- [Requirement]:
Print verbatim the lines from the beginning of the entries through the line containing "voordeel van Simson.", both ends included. Pictures should be left out.

- [Data supplied]:
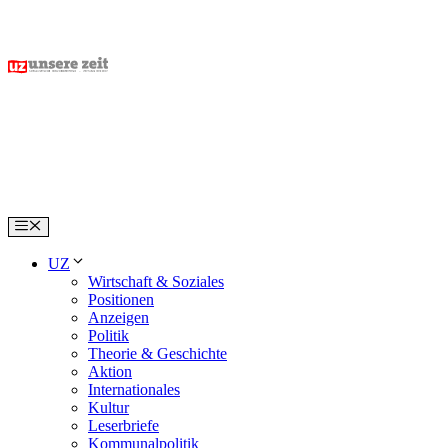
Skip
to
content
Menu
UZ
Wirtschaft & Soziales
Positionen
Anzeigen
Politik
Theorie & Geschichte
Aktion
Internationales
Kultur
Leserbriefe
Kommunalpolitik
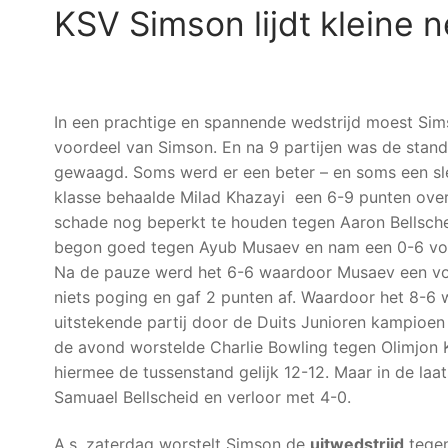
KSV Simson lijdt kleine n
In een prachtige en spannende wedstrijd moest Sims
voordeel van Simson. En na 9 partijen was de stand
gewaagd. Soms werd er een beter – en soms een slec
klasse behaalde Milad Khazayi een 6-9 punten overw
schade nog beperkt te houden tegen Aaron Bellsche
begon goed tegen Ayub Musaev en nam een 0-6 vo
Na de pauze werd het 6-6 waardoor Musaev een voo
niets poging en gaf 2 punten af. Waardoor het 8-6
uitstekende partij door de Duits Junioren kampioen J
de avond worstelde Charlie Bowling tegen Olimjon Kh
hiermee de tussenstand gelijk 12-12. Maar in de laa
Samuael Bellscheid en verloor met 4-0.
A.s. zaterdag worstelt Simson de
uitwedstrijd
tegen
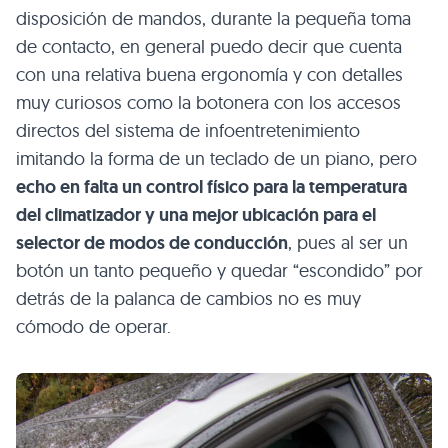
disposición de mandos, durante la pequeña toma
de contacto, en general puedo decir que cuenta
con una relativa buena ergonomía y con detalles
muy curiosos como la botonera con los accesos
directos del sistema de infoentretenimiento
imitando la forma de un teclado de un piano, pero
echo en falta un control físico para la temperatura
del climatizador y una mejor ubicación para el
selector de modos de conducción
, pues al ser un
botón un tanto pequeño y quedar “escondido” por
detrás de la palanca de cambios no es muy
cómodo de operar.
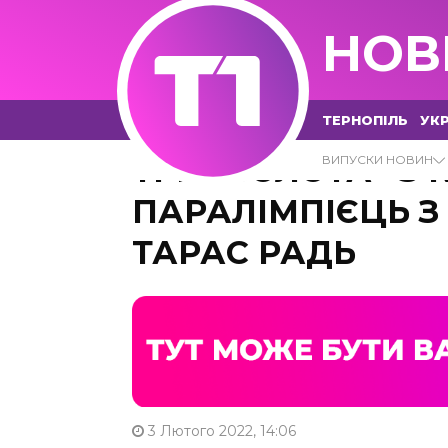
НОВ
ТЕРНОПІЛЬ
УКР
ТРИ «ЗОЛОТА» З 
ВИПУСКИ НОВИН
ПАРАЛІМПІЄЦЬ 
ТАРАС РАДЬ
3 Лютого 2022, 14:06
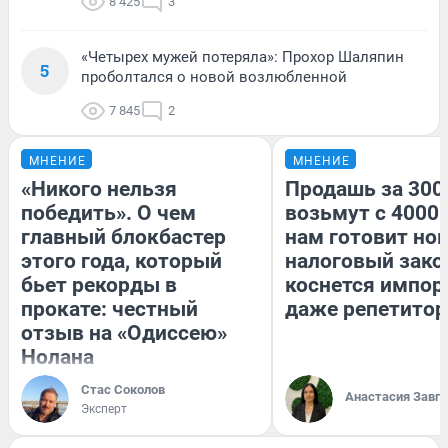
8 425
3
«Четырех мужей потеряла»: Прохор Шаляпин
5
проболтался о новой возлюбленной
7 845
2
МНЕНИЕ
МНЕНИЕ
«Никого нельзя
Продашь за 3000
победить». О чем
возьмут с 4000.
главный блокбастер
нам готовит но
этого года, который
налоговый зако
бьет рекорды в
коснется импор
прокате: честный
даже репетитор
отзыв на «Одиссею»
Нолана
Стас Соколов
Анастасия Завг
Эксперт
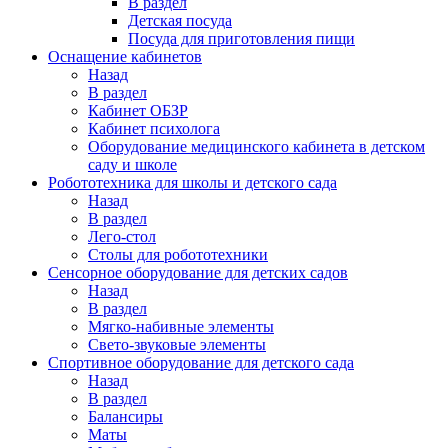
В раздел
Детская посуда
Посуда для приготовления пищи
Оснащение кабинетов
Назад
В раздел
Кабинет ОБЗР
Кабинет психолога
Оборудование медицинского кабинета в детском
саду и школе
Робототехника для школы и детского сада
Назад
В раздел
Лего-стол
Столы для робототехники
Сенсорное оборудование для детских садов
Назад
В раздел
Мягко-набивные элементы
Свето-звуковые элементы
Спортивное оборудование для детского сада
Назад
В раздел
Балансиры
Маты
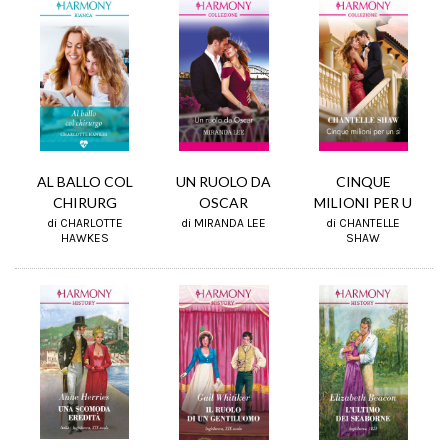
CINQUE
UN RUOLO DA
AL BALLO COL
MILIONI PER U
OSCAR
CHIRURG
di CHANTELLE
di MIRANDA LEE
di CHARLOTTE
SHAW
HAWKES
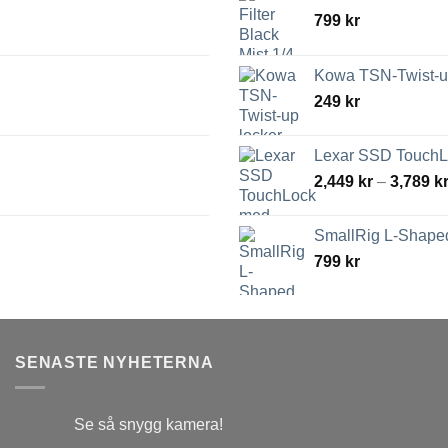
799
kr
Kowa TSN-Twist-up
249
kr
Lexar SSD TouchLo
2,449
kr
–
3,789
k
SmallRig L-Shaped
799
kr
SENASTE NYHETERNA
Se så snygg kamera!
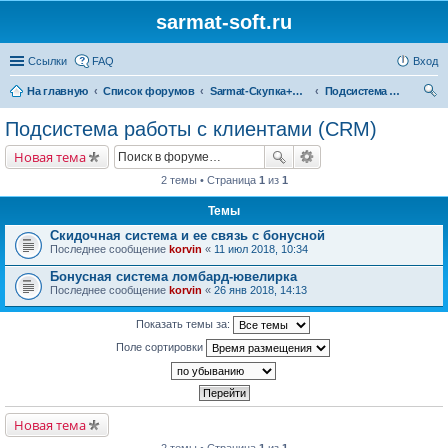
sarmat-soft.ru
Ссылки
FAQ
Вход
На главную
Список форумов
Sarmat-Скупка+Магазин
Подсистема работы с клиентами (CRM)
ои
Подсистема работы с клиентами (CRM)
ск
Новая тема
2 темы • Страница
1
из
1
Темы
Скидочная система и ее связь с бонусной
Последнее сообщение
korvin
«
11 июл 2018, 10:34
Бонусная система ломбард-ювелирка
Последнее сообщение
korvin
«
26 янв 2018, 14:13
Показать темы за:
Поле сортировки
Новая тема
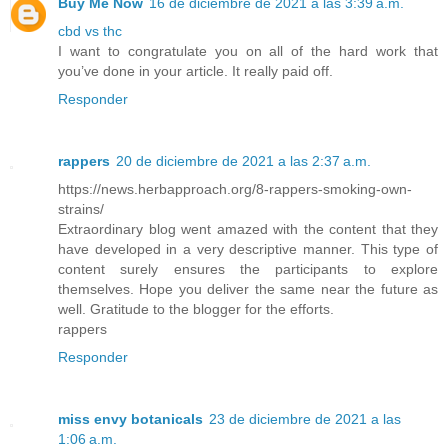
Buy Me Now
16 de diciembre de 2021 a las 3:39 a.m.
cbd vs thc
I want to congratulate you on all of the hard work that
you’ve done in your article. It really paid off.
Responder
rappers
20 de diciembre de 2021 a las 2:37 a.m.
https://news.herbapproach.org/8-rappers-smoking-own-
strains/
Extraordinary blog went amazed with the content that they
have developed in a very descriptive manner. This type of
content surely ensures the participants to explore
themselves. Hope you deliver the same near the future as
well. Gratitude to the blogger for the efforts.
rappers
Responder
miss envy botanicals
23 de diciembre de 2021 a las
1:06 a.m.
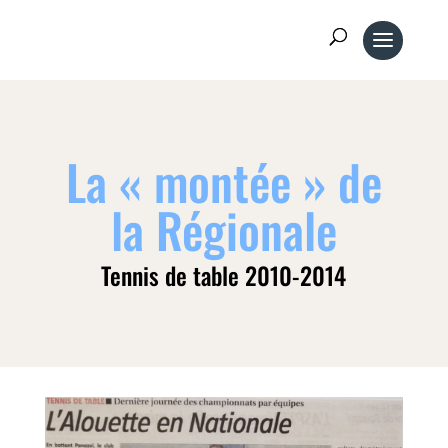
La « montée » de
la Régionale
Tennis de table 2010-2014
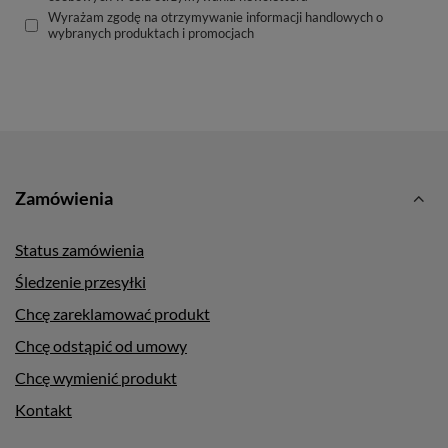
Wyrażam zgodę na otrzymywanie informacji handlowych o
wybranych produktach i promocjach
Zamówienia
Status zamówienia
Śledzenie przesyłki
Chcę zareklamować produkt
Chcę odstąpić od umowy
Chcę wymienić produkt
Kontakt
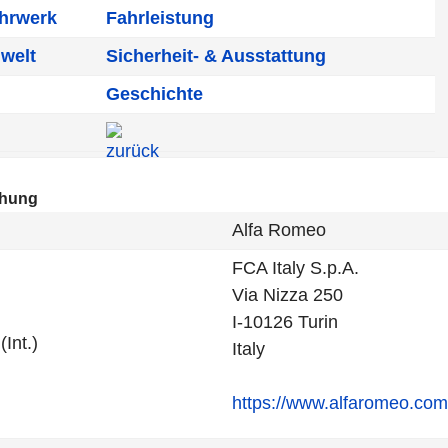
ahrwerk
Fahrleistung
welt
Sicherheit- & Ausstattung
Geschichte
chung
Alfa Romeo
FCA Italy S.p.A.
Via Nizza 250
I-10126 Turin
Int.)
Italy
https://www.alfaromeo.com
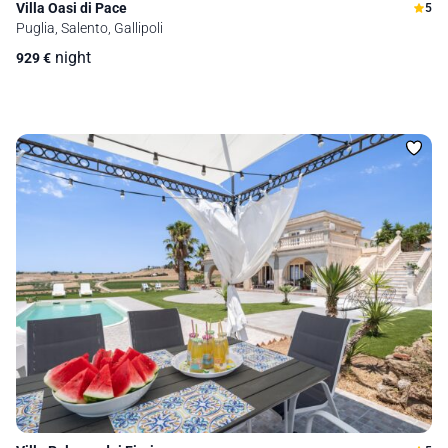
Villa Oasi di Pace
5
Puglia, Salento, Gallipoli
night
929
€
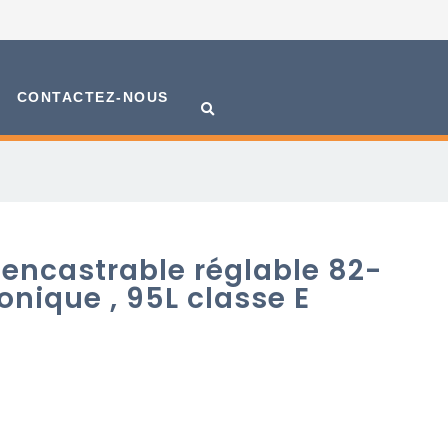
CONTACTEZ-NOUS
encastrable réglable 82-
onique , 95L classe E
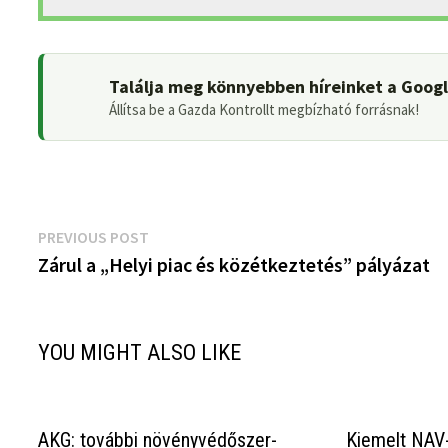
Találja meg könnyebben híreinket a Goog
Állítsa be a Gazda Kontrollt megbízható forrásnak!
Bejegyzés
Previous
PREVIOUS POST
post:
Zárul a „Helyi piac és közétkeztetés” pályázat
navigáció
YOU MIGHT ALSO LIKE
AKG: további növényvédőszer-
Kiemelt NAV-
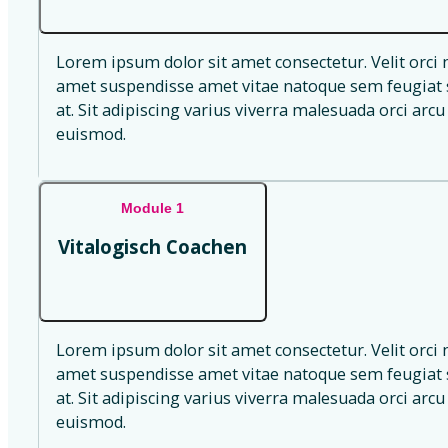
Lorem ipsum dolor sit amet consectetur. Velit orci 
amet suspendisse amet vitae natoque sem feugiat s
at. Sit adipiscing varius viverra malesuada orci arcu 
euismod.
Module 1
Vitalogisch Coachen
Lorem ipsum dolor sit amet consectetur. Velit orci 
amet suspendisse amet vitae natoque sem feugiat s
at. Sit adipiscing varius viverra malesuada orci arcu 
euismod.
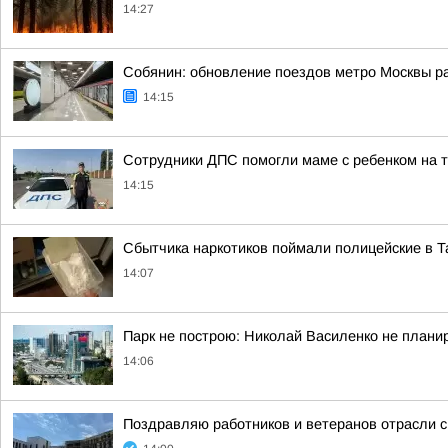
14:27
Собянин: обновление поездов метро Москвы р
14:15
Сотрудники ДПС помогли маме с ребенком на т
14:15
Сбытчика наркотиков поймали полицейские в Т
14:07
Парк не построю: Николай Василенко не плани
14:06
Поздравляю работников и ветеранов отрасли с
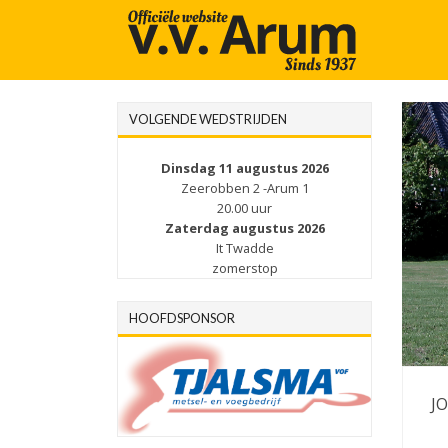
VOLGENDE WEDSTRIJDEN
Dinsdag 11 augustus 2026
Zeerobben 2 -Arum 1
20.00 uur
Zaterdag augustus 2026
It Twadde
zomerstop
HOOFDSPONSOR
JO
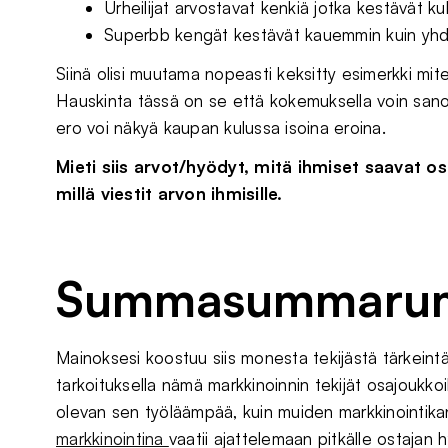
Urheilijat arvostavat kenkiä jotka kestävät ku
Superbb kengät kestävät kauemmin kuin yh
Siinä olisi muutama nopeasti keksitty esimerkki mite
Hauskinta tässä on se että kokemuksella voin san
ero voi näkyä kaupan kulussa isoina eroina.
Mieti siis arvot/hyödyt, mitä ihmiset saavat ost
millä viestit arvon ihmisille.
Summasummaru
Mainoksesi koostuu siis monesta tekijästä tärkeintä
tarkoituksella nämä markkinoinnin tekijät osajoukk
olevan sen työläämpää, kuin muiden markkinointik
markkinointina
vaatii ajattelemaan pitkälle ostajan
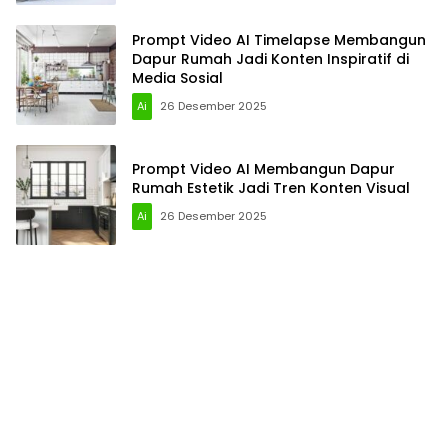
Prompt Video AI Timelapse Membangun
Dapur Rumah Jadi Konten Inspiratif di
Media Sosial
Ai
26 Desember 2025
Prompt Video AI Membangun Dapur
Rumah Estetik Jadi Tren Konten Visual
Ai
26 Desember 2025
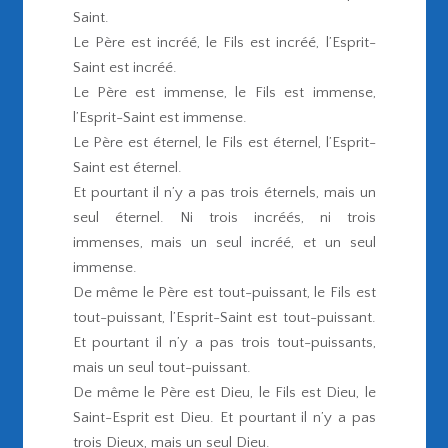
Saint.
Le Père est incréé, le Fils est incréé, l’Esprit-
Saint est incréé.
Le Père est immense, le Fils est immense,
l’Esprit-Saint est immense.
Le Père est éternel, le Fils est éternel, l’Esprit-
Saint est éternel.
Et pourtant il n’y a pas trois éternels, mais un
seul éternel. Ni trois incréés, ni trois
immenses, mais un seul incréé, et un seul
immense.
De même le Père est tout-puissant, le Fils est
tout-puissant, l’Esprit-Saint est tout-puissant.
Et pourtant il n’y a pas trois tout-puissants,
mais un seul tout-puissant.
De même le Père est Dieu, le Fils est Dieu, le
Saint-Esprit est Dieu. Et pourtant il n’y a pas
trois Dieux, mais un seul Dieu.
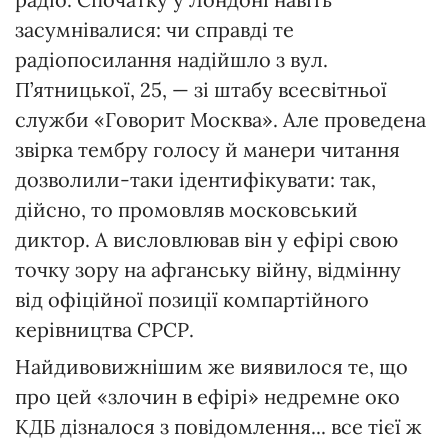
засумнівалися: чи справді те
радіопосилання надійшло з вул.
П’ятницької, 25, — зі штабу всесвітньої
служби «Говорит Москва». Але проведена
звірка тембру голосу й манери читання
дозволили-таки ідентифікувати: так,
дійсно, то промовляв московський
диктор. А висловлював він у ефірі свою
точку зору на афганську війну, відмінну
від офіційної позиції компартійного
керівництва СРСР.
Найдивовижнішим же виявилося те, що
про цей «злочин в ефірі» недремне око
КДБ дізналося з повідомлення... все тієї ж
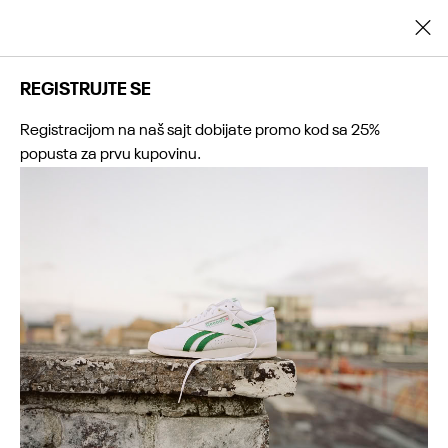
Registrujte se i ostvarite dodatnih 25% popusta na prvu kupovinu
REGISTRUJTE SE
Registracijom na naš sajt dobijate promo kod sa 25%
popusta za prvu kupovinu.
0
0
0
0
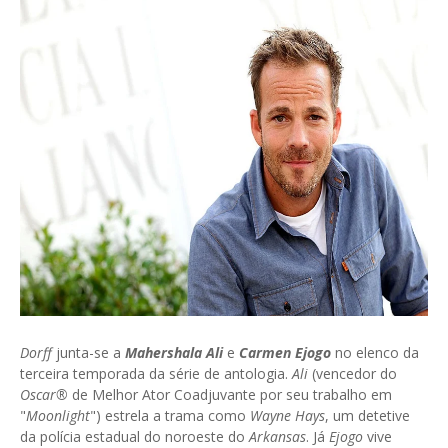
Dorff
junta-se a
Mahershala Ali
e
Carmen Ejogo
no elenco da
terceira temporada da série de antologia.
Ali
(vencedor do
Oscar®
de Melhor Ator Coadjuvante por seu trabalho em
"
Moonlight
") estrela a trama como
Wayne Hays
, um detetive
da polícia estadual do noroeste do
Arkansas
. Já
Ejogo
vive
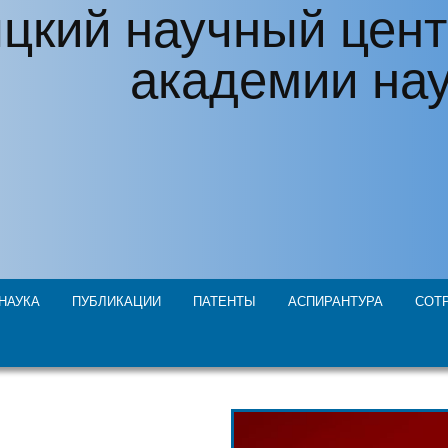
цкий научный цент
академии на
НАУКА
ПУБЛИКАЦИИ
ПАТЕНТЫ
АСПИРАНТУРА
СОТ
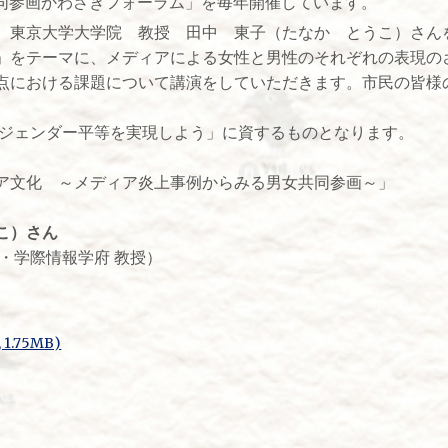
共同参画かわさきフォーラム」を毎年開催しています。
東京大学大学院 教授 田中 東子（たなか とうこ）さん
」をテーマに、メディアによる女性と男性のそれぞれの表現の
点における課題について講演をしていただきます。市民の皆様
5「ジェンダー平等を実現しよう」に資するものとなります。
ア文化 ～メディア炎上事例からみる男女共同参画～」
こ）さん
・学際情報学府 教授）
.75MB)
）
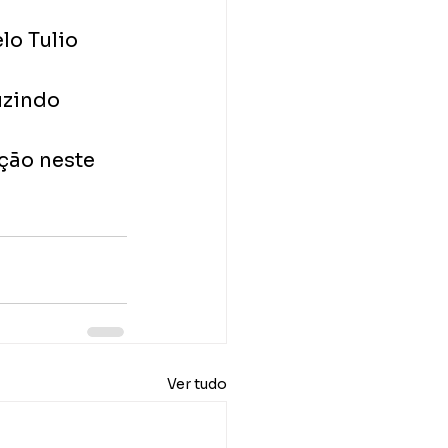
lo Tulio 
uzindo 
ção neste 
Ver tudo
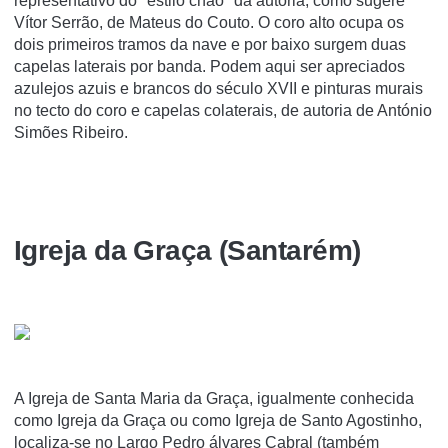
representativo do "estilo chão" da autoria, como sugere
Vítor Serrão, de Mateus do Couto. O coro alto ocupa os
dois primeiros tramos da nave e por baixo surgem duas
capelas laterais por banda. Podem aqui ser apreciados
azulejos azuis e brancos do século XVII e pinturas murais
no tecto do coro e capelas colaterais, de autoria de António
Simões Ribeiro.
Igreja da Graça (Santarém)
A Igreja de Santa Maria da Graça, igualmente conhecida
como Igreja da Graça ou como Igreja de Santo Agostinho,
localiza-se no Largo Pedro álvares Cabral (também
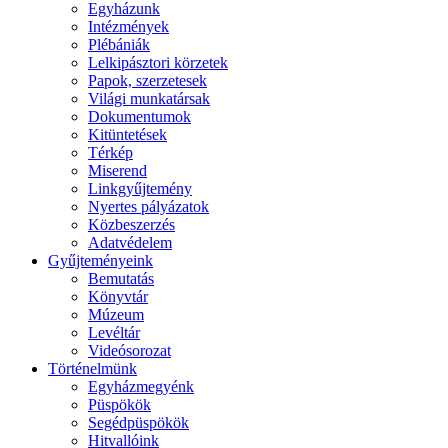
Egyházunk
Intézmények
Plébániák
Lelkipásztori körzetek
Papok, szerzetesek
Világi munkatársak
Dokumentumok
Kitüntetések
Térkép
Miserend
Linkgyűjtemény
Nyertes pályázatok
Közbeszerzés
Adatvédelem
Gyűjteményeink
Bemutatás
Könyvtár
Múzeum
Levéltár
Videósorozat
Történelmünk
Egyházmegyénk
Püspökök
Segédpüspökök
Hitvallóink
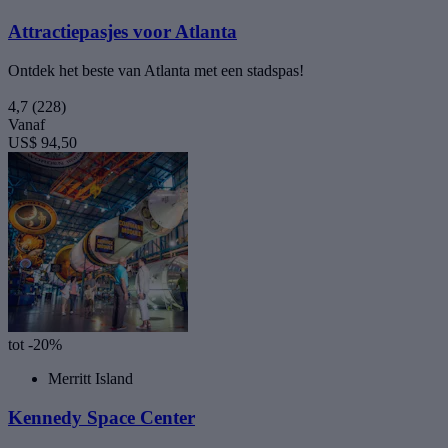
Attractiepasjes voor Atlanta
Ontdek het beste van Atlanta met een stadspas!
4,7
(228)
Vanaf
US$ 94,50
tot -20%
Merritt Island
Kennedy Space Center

- [Response area]:
Skip
to
content
Menu
UZ
Wirtschaft & Soziales
Positionen
Anzeigen
Politik
Theorie & Geschichte
Aktion
Internationales
Kultur
Leserbriefe
Kommunalpolitik
KSV Simson lijdt kleine n
In een prachtige en spannende wedstrijd moest Sims
voordeel van Simson. En na 9 partijen was de stand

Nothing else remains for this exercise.